GC: Was the goal of the graphic novel to accurately present what happened during the podcast, or was it more about telling a good story?

CME: We felt a very real obligation to be as faithful to the story and characters as possible. At the same time, we didn't want to completely boot Justin, Travis, Clint, and Griffin off-stage.

Let me put it this way: We tried not to break the Fourth Wall...but went put a helluva lot of dents in it.

GC: Did you make any major changes to the story?

CME: Nothing I would call major. We changed a few character and place names but I would say the biggest challenge was adapting gags that were audio-oriented into a visual approach.

GC: In the podcast, Griffin served as the Dungeon Master. But how does it work in Here There Be Gerblins, and how much of a presence does he have in the graphic novel, compared to the podcast?

Carey Pietsch: We all agreed that it was really important to find a good way to incorporate the DM into the graphic novel. He's such an essential part of what makes the show special. We talked about a bunch of different systems early on in development before settling on the format in the book, including one weird fun one where he would've temporarily possessed whichever NPC happened to be in the scene. I'm really fond of what we landed on, which is having the DM pop up in small inset panel windows with his figure literally breaking out beyond the edges of normal panel borders. We wanted to strike a balance — sorry — between having him actually feel like a part of the story and being able to talk with the main characters without being distracting or acting solely as a framing device, and I think that visual design shows that he's a part of the narrative while also setting him slightly apart from it.

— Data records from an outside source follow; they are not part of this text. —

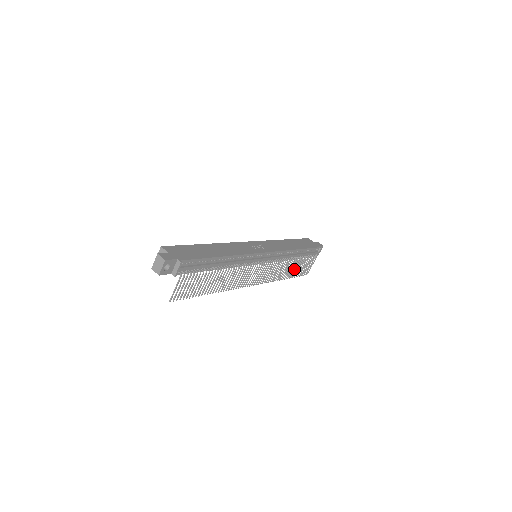
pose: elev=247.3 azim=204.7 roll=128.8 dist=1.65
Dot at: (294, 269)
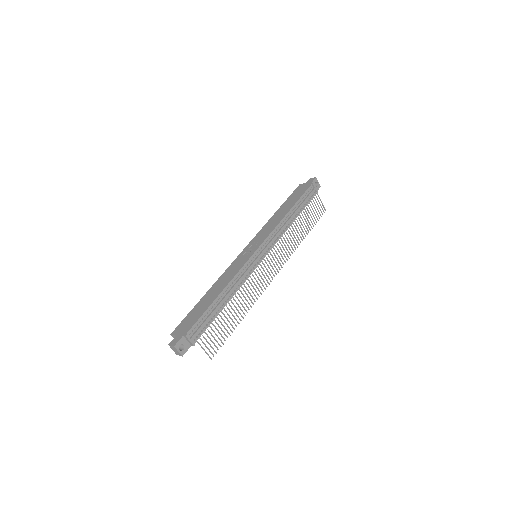
Dot at: (304, 224)
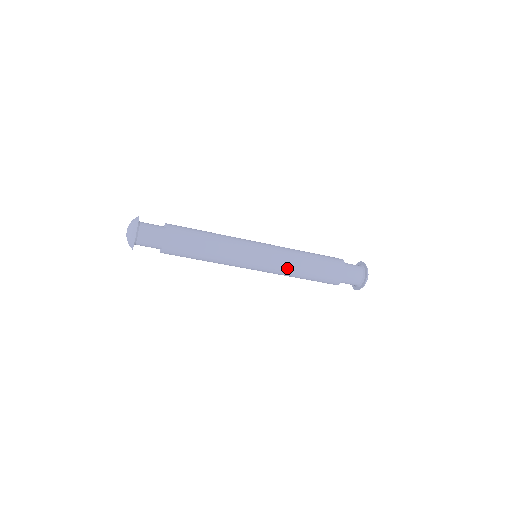
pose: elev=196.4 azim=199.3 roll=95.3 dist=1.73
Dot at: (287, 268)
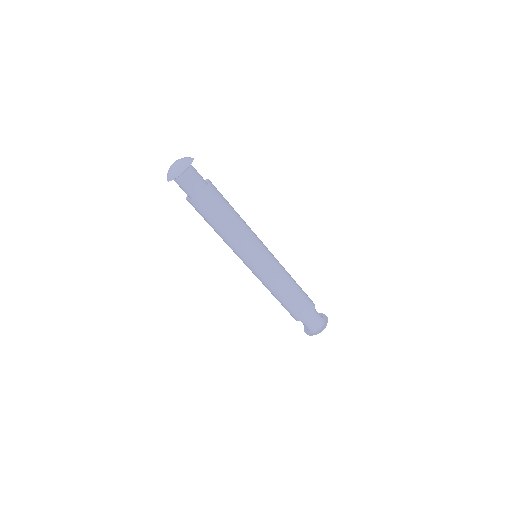
Dot at: (276, 281)
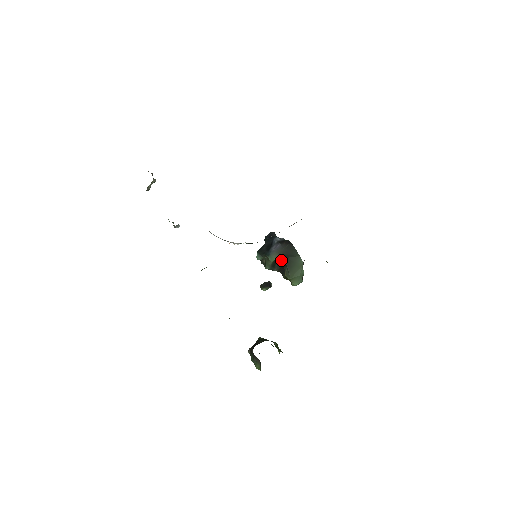
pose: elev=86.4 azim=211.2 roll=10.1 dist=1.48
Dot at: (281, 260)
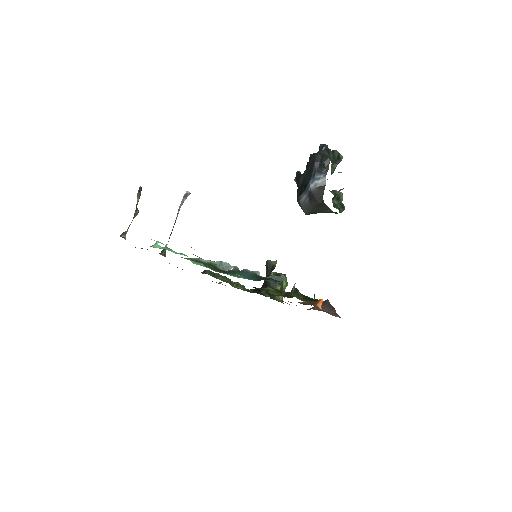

GC: What appeal do you think Here There Be Gerblins will have outside those who are already fans of The Adventure Zone?

CME: It's a terrific comedic-adventure story...or a terrific adventurous-comedy story. And it has heart. I think that has been what has set The Adventure Zone apart it's made an emotional connection with fans.

GC: So Clint, how did you and the kids come to work with Carey and what made you think she was the best person to illustrate this graphic adaptation?

CME: Divine Providence. She was a fan of the podcast who kept posting these amazing pieces, and we were spending so much time sending each other links to her stuff we figured it would just be easier to collaborate with her. We realized she "gets it"...whatever that means.

GC: Carey, what role, if any, did fan art depictions and fan perceptions of the characters play in guiding their visual design in the graphic novel?

CP: The fandom for The Adventure Zone is made up of such passionate, brilliant people. I was drawing a ton of fanart when I first started listening to the show in 2015, got to know a bunch of wonderful people that way, and had the chance to work with an even larger host of artists making gorgeous fanwork when Megan Raley and I co-ran The Adventure Zine . It was such a pleasure to see The Adventure Zone fan community make that project happen, and I'm still in awe of how generous and kindhearted everyone we had the chance to talk with was.

And to the question of creating the visual designs for the graphic novel: this was an extremely collaborative process between the McElroys and me. The process included me reading through the script closely and going back to re-listen to relevant chunks of the arc, discussing what everyone had in mind for various characters, creatures, locations, and props, and then several rounds of revisions until we landed at designs that worked for everyone.

GC: Finally, given the success of Game Of Thrones, The Lord of the Rings, and the Marvel movies, I have to ask: Has there been any interest in making a movie, TV show, or video game out of The Adventure Zone or Here There Be Gerblins?

CME: I would be 100% onboard with it being a game, as long as it was a combination of Dig Dug, Zork, and Bioshock...and I get to voice Merle.

The Adventure Zone: Here There Be Gerblins will be available in paperback on July 17.